[WHAT YOU NEED TO DO] Starting at the first line below, copy through to the last line exactly.

Stored data entries
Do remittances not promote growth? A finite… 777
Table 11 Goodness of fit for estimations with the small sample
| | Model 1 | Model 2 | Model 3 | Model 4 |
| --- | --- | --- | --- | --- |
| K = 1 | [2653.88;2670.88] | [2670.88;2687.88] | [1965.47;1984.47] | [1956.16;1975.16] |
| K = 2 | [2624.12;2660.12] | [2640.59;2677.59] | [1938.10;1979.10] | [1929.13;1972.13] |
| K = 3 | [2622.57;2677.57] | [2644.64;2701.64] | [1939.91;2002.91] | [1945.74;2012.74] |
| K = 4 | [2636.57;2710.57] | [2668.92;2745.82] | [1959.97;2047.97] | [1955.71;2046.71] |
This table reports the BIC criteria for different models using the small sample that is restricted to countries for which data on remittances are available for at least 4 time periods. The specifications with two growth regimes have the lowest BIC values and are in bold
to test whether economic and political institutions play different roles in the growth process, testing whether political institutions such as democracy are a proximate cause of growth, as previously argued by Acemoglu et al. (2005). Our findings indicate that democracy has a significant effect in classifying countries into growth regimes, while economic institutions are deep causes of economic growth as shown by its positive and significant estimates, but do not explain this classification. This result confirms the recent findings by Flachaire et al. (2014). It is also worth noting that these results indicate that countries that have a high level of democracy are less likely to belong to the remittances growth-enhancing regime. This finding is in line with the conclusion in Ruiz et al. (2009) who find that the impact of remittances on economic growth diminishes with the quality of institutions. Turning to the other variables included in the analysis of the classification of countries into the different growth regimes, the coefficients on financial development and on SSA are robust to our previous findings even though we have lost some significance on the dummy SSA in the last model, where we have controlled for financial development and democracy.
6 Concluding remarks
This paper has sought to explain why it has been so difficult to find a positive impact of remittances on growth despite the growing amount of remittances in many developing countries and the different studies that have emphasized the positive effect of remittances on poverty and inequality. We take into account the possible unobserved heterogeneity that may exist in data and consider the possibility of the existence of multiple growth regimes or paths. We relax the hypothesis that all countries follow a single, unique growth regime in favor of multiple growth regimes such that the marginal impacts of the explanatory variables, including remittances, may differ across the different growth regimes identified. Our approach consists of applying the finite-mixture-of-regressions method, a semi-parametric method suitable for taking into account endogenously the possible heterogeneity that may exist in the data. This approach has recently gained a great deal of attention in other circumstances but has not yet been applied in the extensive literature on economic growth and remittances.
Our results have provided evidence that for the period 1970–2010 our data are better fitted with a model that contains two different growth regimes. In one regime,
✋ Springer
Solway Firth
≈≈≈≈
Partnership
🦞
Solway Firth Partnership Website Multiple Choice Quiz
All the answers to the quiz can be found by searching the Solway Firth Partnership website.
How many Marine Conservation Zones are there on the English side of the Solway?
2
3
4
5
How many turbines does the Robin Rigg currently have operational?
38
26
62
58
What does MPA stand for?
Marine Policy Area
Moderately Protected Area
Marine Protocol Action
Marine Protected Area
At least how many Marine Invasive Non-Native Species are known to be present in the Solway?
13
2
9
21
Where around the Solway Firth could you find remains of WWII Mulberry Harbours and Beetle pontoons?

[YOUR RESPONSE]
Do remittances not promote growth? A finite… 777
Table 11 Goodness of fit for estimations with the small sample
| | Model 1 | Model 2 | Model 3 | Model 4 |
| --- | --- | --- | --- | --- |
| K = 1 | [2653.88;2670.88] | [2670.88;2687.88] | [1965.47;1984.47] | [1956.16;1975.16] |
| K = 2 | [2624.12;2660.12] | [2640.59;2677.59] | [1938.10;1979.10] | [1929.13;1972.13] |
| K = 3 | [2622.57;2677.57] | [2644.64;2701.64] | [1939.91;2002.91] | [1945.74;2012.74] |
| K = 4 | [2636.57;2710.57] | [2668.92;2745.82] | [1959.97;2047.97] | [1955.71;2046.71] |
This table reports the BIC criteria for different models using the small sample that is restricted to countries for which data on remittances are available for at least 4 time periods. The specifications with two growth regimes have the lowest BIC values and are in bold
to test whether economic and political institutions play different roles in the growth process, testing whether political institutions such as democracy are a proximate cause of growth, as previously argued by Acemoglu et al. (2005). Our findings indicate that democracy has a significant effect in classifying countries into growth regimes, while economic institutions are deep causes of economic growth as shown by its positive and significant estimates, but do not explain this classification. This result confirms the recent findings by Flachaire et al. (2014). It is also worth noting that these results indicate that countries that have a high level of democracy are less likely to belong to the remittances growth-enhancing regime. This finding is in line with the conclusion in Ruiz et al. (2009) who find that the impact of remittances on economic growth diminishes with the quality of institutions. Turning to the other variables included in the analysis of the classification of countries into the different growth regimes, the coefficients on financial development and on SSA are robust to our previous findings even though we have lost some significance on the dummy SSA in the last model, where we have controlled for financial development and democracy.
6 Concluding remarks
This paper has sought to explain why it has been so difficult to find a positive impact of remittances on growth despite the growing amount of remittances in many developing countries and the different studies that have emphasized the positive effect of remittances on poverty and inequality. We take into account the possible unobserved heterogeneity that may exist in data and consider the possibility of the existence of multiple growth regimes or paths. We relax the hypothesis that all countries follow a single, unique growth regime in favor of multiple growth regimes such that the marginal impacts of the explanatory variables, including remittances, may differ across the different growth regimes identified. Our approach consists of applying the finite-mixture-of-regressions method, a semi-parametric method suitable for taking into account endogenously the possible heterogeneity that may exist in the data. This approach has recently gained a great deal of attention in other circumstances but has not yet been applied in the extensive literature on economic growth and remittances.
Our results have provided evidence that for the period 1970–2010 our data are better fitted with a model that contains two different growth regimes. In one regime,
✋ Springer
Solway Firth
≈≈≈≈
Partnership
🦞
Solway Firth Partnership Website Multiple Choice Quiz
All the answers to the quiz can be found by searching the Solway Firth Partnership website.
How many Marine Conservation Zones are there on the English side of the Solway?
2
3
4
5
How many turbines does the Robin Rigg currently have operational?
38
26
62
58
What does MPA stand for?
Marine Policy Area
Moderately Protected Area
Marine Protocol Action
Marine Protected Area
At least how many Marine Invasive Non-Native Species are known to be present in the Solway?
13
2
9
21
Where around the Solway Firth could you find remains of WWII Mulberry Harbours and Beetle pontoons?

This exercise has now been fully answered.